Morgan Marquis-Boire, a celebrated hacker turned security researcher, just published a lengthy and rather scary paper on so-called "network injection appliances". The NSA-calibre hacking tool is sold by companies like Hacking Team and FinFisher for as little as $US1 million and can crack into your hard drive any time unencrypted data is exchanged with a server. YouTube videos, by the way, are not encrypted.

The exploit described by Marquis-Boire almost sounds too simple. He describes the process in a column on The Intercept:

These are racks of physical machines deployed inside internet service providers around the world, which allow for the simple exploitation of targets. In order to do this, they inject malicious content into people's everyday internet browsing traffic. One way that Hacking Team accomplishes this is by taking advantage of unencrypted YouTube video streams to compromise users. The Hacking Team device targets a user, waits for that user to watch a YouTube clip like the one above, and intercepts that traffic and replaces it with malicious code that gives the operator total control over the target's computer without his or her knowledge.

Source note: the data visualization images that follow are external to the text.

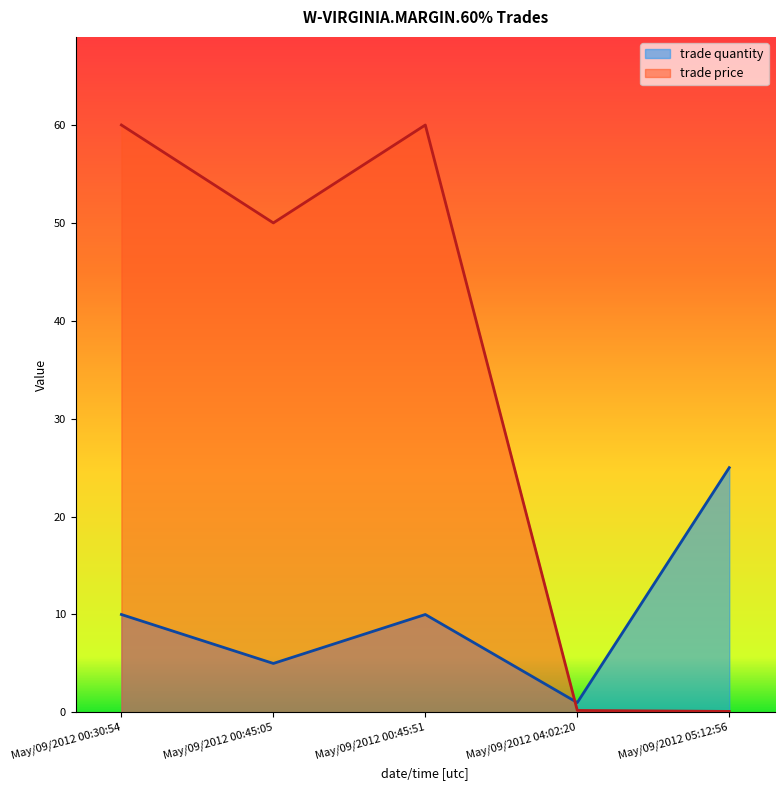

What is the difference between the maximum and minimum values in the trade quantity series?

24.0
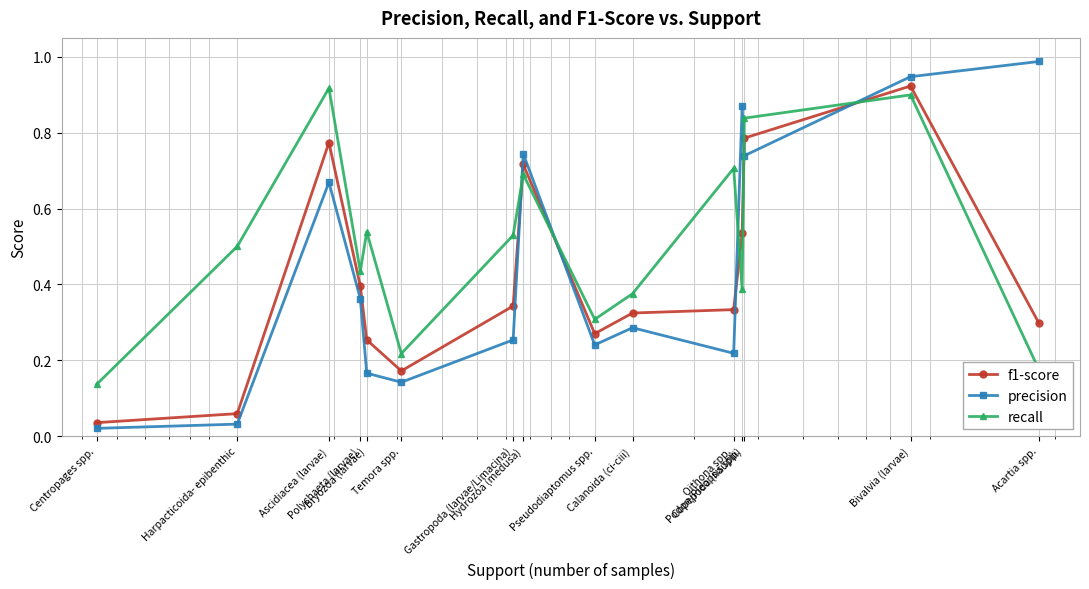

At which category is the sum across all series the highest?

Bivalvia (larvae)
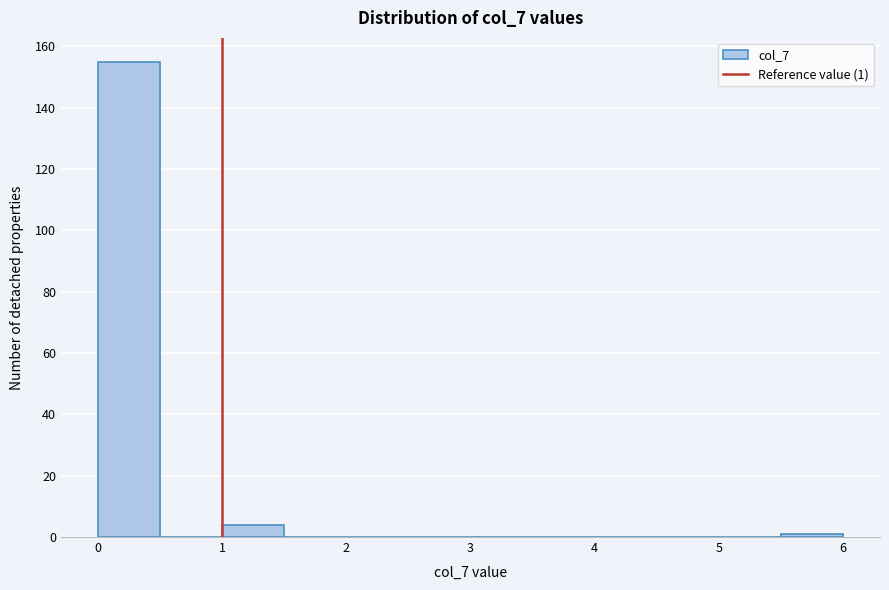

Over which range of the x-axis is the bar tallest?

0.0 to 0.5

And if you're a more visual person, Marquis-Boire included an adorable diagram in his paper. The takeaway is that pretty much anyone with a lot of money can buy this equipment and install it at a local data center -- which is probably as easy as greasing some palms and keeping quiet. And then they ruin your life.

Pro Hackers Could Be Spying on You Through YouTube

Since he's a white hat now, Marquis-Boire informed Google -- as well as Microsoft whose site is also a target -- about the vulnerability. Apparently the companies are working on a fix as we speak. Nevertheless! This news serves as a terrific reminder that you should encrypt everything. [Citizen Lab via The Intercept]

Picture: Shutterstock / YouTube / Illustration by Willow Brugh



    Why is this site not using https? DID YOU NOT READ THE ARTICLE..?!?!?!?!

    Well as far as I can tell, Operating Systems themselves will have to be encrypted. Encryption may protect data in transit, but all that means is the main targets will still be the computer systems themselves - the points where the data is encrypted/decrypted. It's all a bit pointless as far as I'm concerned, considering that intelligence agencies capture all data through Prism anyways - whether it's encrypted or not.

    Of course, you still have your basic levels of protection so your data can't be lifted without a fight, but overall it's much 'ado about nothing and what it really all comes down to is honesty and decency. There'll always be someone, or something, who want's to take what's not theirs, always has been, always will be.

    It is no fault of your own that someone wants to steal your shit. I'm getting pretty bored of the notion that it is somehow an honest persons fault that their shit got stolen! Try explaining that one to your Grandparents, and they'll say the same thing!